■ **QUESTIONS ET CONSIGNES**
1 > D'après l'extrait sur Paul Anselin, quel est le nom de sa société ?
2 > Prolongez le texte sur Paul Anselin à la suite de sa dernière phrase.

■ **EXTRAIT DE PAGE**
Comment Paul Anselin a-t-il pu s'introduire dans cet aréopage ? Il faut peut-être chercher du côté de sa société, PAC (Paul Anselin Consultant), qui fait
de lui un grand voyageur, suivant parfois le président Chirac dans ses déplacements, notamment au Mexique, où il a décroché plusieurs marchés. Cette activité,
qui consiste, dit-il, à "amener des boîtes à l'international", lui a causé quelques soucis et notamment d'"être cité" dans l'affaire de ventes d'armes
à l'Angola par l'homme d'affaires Pierre Falcone.

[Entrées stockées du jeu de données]

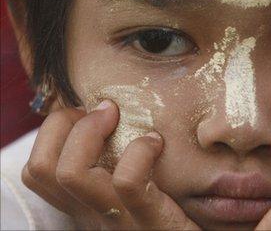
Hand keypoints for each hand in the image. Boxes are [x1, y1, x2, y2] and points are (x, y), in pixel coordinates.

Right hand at [22, 100, 198, 229]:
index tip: (85, 113)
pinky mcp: (152, 224)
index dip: (51, 132)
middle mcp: (93, 216)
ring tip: (116, 116)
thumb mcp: (139, 195)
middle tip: (101, 110)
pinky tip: (156, 142)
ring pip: (71, 173)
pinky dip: (139, 150)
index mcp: (87, 207)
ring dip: (89, 129)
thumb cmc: (174, 218)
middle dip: (60, 122)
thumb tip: (117, 124)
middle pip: (40, 169)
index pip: (37, 172)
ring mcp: (119, 222)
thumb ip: (122, 170)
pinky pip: (127, 182)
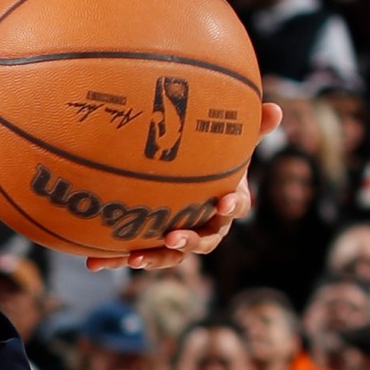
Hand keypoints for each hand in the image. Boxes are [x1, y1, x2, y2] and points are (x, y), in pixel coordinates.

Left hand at [89, 104, 283, 268]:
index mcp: (227, 203)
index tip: (223, 202)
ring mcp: (179, 238)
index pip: (236, 207)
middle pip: (204, 241)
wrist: (185, 179)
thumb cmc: (215, 158)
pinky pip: (136, 254)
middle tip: (175, 237)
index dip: (231, 207)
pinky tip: (93, 263)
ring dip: (154, 258)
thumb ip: (251, 127)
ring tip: (134, 258)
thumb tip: (276, 107)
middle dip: (190, 242)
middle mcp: (206, 227)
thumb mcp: (232, 141)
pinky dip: (116, 259)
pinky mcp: (152, 244)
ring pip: (171, 256)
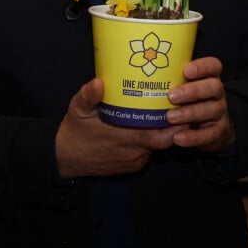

■ **CORRIGÉS**
1 > PAC (Paul Anselin Consultant).

2 >
En fait, le juge Philippe Courroye, chargé de ce dossier, l'a mis en examen en octobre 2002 pour "recel d'abus de biens sociaux" portant sur plus de 450
000 euros, versés, sans traces de prestations, par Brenco International, la société de Pierre Falcone, via une banque des îles Vierges. Les largesses dont
a bénéficié M. Anselin portaient notamment sur la mise à disposition d'une Safrane avec chauffeur.
 
Dans ce dossier sulfureux, Paul Anselin voisine avec une brochette de personnalités parmi lesquelles Charles Pasqua, Jean-Charles Marchiani, Jean-Christophe
Mitterrand ou Paul-Loup Sulitzer. On y retrouve surtout, en personnage pivot, Arcadi Gaydamak, un homme d'affaires franco-russo-israélien qui fait l'objet
d'un mandat d'arrêt international. Ce dernier partage sa résidence entre Moscou, où il est né, et Israël, où il possède un club de football, ce qui ne
l'a pas empêché de prétendre racheter France Soir à la fin de 2005. Interrogé par téléphone, M. Gaydamak dit être au courant de l'affaire de la statue
du pape " par LCI", mais il affirme, avec embarras, ne pas connaître Paul Anselin.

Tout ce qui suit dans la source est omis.